### [Aim of the exercise]
Would you repeat every line of the material exactly?
(Material provided)
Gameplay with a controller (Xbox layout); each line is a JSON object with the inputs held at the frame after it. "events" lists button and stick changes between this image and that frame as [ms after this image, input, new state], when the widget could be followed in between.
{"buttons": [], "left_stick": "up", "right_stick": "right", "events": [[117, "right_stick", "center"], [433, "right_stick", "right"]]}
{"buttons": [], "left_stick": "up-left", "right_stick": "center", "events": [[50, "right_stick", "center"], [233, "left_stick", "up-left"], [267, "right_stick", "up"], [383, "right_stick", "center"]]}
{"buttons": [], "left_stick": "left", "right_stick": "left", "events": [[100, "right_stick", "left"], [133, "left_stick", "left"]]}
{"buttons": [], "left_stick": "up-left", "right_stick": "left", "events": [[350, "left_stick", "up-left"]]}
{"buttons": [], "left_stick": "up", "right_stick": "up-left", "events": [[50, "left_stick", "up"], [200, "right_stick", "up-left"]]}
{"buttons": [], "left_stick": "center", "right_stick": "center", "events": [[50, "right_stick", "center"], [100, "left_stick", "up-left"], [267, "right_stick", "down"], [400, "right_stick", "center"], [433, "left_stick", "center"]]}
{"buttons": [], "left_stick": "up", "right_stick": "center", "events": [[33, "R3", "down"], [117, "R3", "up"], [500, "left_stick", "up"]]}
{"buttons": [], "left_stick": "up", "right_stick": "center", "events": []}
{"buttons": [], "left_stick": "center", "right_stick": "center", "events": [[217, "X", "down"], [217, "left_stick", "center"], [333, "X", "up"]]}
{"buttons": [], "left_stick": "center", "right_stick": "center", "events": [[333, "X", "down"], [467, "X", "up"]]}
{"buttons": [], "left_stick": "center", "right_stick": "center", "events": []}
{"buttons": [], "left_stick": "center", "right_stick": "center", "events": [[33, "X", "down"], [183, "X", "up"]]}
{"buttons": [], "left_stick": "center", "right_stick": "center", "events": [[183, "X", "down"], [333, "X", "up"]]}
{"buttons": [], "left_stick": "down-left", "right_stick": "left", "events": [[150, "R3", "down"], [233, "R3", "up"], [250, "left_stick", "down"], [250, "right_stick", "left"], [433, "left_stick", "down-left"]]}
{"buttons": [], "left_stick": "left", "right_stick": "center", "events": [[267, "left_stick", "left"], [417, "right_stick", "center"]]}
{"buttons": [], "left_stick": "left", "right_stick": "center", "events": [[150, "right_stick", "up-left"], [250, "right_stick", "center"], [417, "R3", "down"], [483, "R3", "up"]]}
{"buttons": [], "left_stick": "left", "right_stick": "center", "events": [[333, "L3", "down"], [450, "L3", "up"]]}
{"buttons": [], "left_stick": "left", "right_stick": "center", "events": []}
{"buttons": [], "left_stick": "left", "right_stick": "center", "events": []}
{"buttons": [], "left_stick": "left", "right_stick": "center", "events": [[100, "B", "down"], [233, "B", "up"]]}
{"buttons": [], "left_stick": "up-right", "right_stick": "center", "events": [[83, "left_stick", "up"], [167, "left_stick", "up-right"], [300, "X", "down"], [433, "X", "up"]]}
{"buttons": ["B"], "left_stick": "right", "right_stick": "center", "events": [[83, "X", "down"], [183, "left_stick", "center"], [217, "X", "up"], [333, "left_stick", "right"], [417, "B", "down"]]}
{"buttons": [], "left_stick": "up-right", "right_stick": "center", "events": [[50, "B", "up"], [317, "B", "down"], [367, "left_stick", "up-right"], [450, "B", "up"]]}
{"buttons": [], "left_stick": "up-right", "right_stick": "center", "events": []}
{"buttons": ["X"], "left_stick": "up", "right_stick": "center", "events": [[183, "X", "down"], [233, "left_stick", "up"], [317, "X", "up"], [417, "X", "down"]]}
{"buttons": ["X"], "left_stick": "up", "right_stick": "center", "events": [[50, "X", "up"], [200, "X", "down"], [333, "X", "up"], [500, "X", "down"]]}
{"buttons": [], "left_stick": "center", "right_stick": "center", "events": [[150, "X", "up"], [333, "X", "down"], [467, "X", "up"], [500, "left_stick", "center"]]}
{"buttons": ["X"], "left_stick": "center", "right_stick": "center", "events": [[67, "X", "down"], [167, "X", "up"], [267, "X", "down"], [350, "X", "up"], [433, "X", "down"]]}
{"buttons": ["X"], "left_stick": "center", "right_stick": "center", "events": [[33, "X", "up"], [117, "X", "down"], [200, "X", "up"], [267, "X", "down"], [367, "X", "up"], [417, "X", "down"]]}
(End Material provided)
### [Solution to this problem]
Gameplay with a controller (Xbox layout); each line is a JSON object with the inputs held at the frame after it. "events" lists button and stick changes between this image and that frame as [ms after this image, input, new state], when the widget could be followed in between.
{"buttons": [], "left_stick": "up", "right_stick": "right", "events": [[117, "right_stick", "center"], [433, "right_stick", "right"]]}
{"buttons": [], "left_stick": "up-left", "right_stick": "center", "events": [[50, "right_stick", "center"], [233, "left_stick", "up-left"], [267, "right_stick", "up"], [383, "right_stick", "center"]]}
{"buttons": [], "left_stick": "left", "right_stick": "left", "events": [[100, "right_stick", "left"], [133, "left_stick", "left"]]}
{"buttons": [], "left_stick": "up-left", "right_stick": "left", "events": [[350, "left_stick", "up-left"]]}
{"buttons": [], "left_stick": "up", "right_stick": "up-left", "events": [[50, "left_stick", "up"], [200, "right_stick", "up-left"]]}
{"buttons": [], "left_stick": "center", "right_stick": "center", "events": [[50, "right_stick", "center"], [100, "left_stick", "up-left"], [267, "right_stick", "down"], [400, "right_stick", "center"], [433, "left_stick", "center"]]}
{"buttons": [], "left_stick": "up", "right_stick": "center", "events": [[33, "R3", "down"], [117, "R3", "up"], [500, "left_stick", "up"]]}
{"buttons": [], "left_stick": "up", "right_stick": "center", "events": []}
{"buttons": [], "left_stick": "center", "right_stick": "center", "events": [[217, "X", "down"], [217, "left_stick", "center"], [333, "X", "up"]]}
{"buttons": [], "left_stick": "center", "right_stick": "center", "events": [[333, "X", "down"], [467, "X", "up"]]}
{"buttons": [], "left_stick": "center", "right_stick": "center", "events": []}
{"buttons": [], "left_stick": "center", "right_stick": "center", "events": [[33, "X", "down"], [183, "X", "up"]]}
{"buttons": [], "left_stick": "center", "right_stick": "center", "events": [[183, "X", "down"], [333, "X", "up"]]}
{"buttons": [], "left_stick": "down-left", "right_stick": "left", "events": [[150, "R3", "down"], [233, "R3", "up"], [250, "left_stick", "down"], [250, "right_stick", "left"], [433, "left_stick", "down-left"]]}
{"buttons": [], "left_stick": "left", "right_stick": "center", "events": [[267, "left_stick", "left"], [417, "right_stick", "center"]]}
{"buttons": [], "left_stick": "left", "right_stick": "center", "events": [[150, "right_stick", "up-left"], [250, "right_stick", "center"], [417, "R3", "down"], [483, "R3", "up"]]}
{"buttons": [], "left_stick": "left", "right_stick": "center", "events": [[333, "L3", "down"], [450, "L3", "up"]]}
{"buttons": [], "left_stick": "left", "right_stick": "center", "events": []}
{"buttons": [], "left_stick": "left", "right_stick": "center", "events": []}
{"buttons": [], "left_stick": "left", "right_stick": "center", "events": [[100, "B", "down"], [233, "B", "up"]]}
{"buttons": [], "left_stick": "up-right", "right_stick": "center", "events": [[83, "left_stick", "up"], [167, "left_stick", "up-right"], [300, "X", "down"], [433, "X", "up"]]}
{"buttons": ["B"], "left_stick": "right", "right_stick": "center", "events": [[83, "X", "down"], [183, "left_stick", "center"], [217, "X", "up"], [333, "left_stick", "right"], [417, "B", "down"]]}
{"buttons": [], "left_stick": "up-right", "right_stick": "center", "events": [[50, "B", "up"], [317, "B", "down"], [367, "left_stick", "up-right"], [450, "B", "up"]]}
{"buttons": [], "left_stick": "up-right", "right_stick": "center", "events": []}
{"buttons": ["X"], "left_stick": "up", "right_stick": "center", "events": [[183, "X", "down"], [233, "left_stick", "up"], [317, "X", "up"], [417, "X", "down"]]}
{"buttons": ["X"], "left_stick": "up", "right_stick": "center", "events": [[50, "X", "up"], [200, "X", "down"], [333, "X", "up"], [500, "X", "down"]]}
{"buttons": [], "left_stick": "center", "right_stick": "center", "events": [[150, "X", "up"], [333, "X", "down"], [467, "X", "up"], [500, "left_stick", "center"]]}
{"buttons": ["X"], "left_stick": "center", "right_stick": "center", "events": [[67, "X", "down"], [167, "X", "up"], [267, "X", "down"], [350, "X", "up"], [433, "X", "down"]]}
{"buttons": ["X"], "left_stick": "center", "right_stick": "center", "events": [[33, "X", "up"], [117, "X", "down"], [200, "X", "up"], [267, "X", "down"], [367, "X", "up"], [417, "X", "down"]]}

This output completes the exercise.